[Exercise goal]:
This exercise calls for the data below to be retyped exactly, minus any images.

[Data records]:
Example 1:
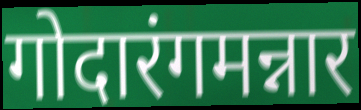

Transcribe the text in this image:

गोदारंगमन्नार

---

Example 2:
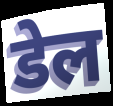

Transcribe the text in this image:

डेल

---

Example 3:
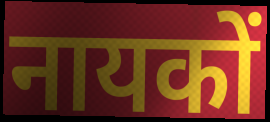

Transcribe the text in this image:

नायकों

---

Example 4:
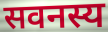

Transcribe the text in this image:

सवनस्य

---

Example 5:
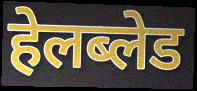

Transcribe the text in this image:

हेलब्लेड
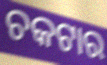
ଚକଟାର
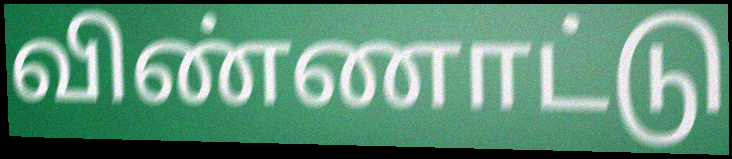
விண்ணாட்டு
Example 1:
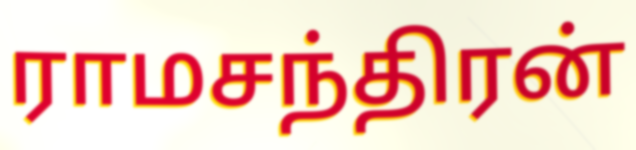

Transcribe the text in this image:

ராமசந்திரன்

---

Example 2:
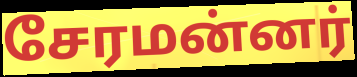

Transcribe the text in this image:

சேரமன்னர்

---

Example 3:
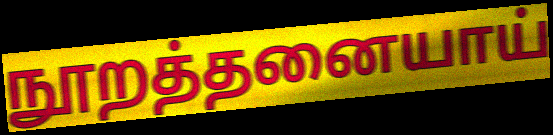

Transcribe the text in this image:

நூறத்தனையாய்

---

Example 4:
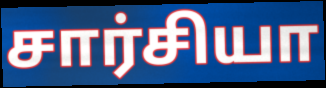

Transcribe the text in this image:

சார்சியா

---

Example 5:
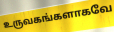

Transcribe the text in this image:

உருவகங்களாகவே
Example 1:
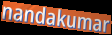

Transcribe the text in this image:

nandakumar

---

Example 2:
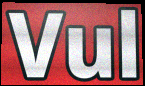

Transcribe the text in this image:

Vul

[Solution for this task]:
Example 1:

Transcribe the text in this image:

गोदारंगमन्नार

---

Example 2:

Transcribe the text in this image:

डेल

---

Example 3:

Transcribe the text in this image:

नायकों

---

Example 4:

Transcribe the text in this image:

सवनस्य

---

Example 5:

Transcribe the text in this image:

हेलब्लेड
ଚକଟାର
விண்ணாட்டு
Example 1:

Transcribe the text in this image:

ராமசந்திரன்

---

Example 2:

Transcribe the text in this image:

சேரமன்னர்

---

Example 3:

Transcribe the text in this image:

நூறத்தனையாய்

---

Example 4:

Transcribe the text in this image:

சார்சியா

---

Example 5:

Transcribe the text in this image:

உருவகங்களாகவே
Example 1:

Transcribe the text in this image:

nandakumar

---

Example 2:

Transcribe the text in this image:

Vul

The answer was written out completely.